> _The input_:
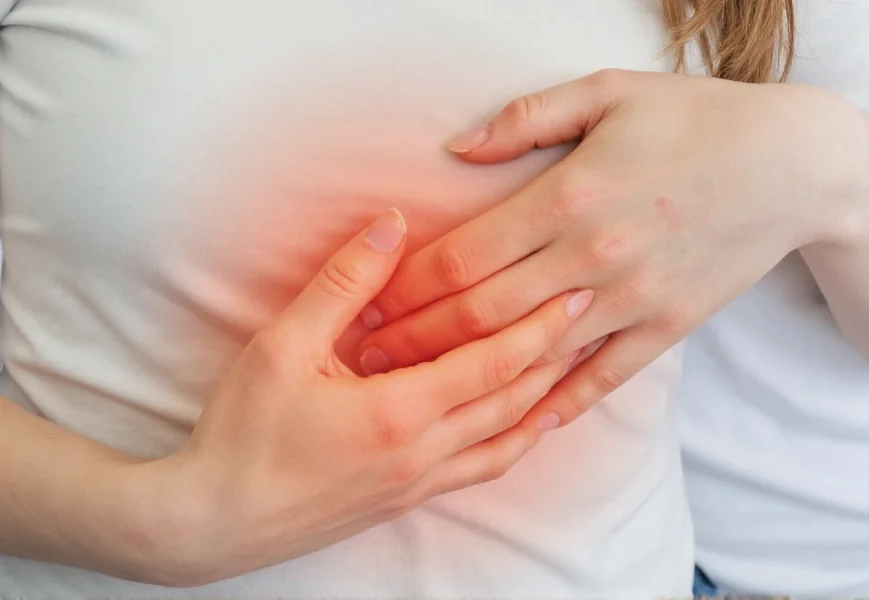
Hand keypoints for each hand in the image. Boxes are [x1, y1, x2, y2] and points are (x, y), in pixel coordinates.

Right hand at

...

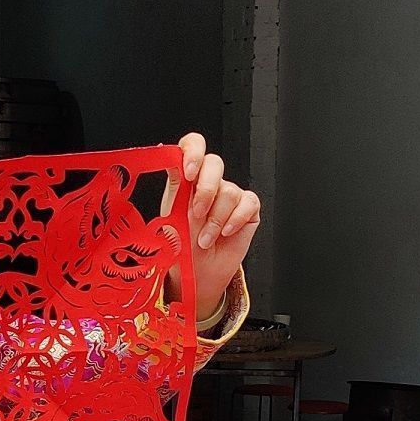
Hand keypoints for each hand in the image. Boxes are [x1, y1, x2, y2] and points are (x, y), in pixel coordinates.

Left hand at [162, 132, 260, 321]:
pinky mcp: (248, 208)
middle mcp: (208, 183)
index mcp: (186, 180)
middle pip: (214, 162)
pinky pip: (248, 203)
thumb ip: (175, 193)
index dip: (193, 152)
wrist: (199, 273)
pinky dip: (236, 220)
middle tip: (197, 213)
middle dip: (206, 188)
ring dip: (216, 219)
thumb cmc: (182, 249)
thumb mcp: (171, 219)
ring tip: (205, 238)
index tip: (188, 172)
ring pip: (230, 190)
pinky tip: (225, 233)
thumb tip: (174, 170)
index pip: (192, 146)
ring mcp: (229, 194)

* * *

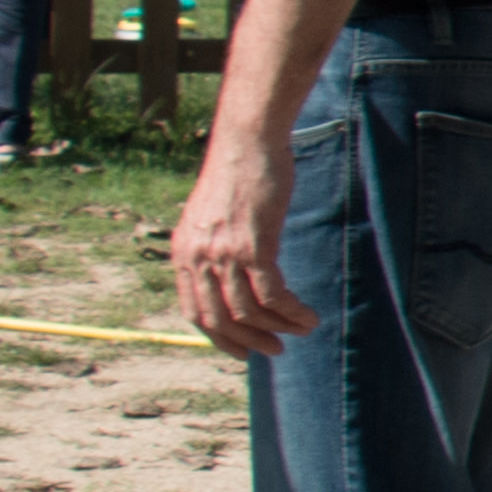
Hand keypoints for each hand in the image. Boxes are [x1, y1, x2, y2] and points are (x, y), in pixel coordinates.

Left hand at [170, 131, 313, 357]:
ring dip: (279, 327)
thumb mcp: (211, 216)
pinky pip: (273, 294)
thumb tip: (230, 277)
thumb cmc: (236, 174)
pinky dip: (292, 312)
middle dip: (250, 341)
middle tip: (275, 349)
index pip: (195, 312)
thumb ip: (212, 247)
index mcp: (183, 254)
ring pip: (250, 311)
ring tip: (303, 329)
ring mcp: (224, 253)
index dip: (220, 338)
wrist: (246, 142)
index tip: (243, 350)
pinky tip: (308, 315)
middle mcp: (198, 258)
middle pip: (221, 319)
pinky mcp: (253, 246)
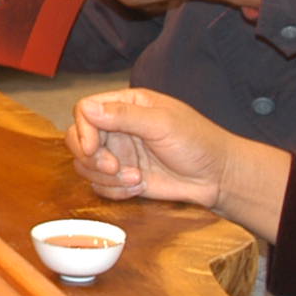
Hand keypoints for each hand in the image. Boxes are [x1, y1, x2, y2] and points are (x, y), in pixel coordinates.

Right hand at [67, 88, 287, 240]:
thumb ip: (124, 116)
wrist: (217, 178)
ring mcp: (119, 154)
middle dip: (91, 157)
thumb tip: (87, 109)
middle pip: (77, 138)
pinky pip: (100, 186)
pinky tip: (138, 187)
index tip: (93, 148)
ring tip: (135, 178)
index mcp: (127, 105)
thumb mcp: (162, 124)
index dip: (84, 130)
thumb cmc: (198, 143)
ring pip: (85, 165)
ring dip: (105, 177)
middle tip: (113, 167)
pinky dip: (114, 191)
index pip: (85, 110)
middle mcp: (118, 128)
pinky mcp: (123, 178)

> _Assigned task_:
Return only the stretch of the material above from the line holding "pinky dip: (236, 220)" through the line holding "ring mcp: (229, 194)", copied exactly.

> _Output below_:
pinky dip: (236, 220)
middle tip: (197, 213)
middle dip: (206, 188)
ring dip: (216, 219)
thumb cmc: (182, 249)
thumb mcp: (171, 219)
ring tip: (205, 238)
index tip: (188, 172)
ring pip: (230, 190)
pinky tip: (225, 233)
thumb tip: (174, 170)
index pip: (192, 146)
ring mcp: (229, 194)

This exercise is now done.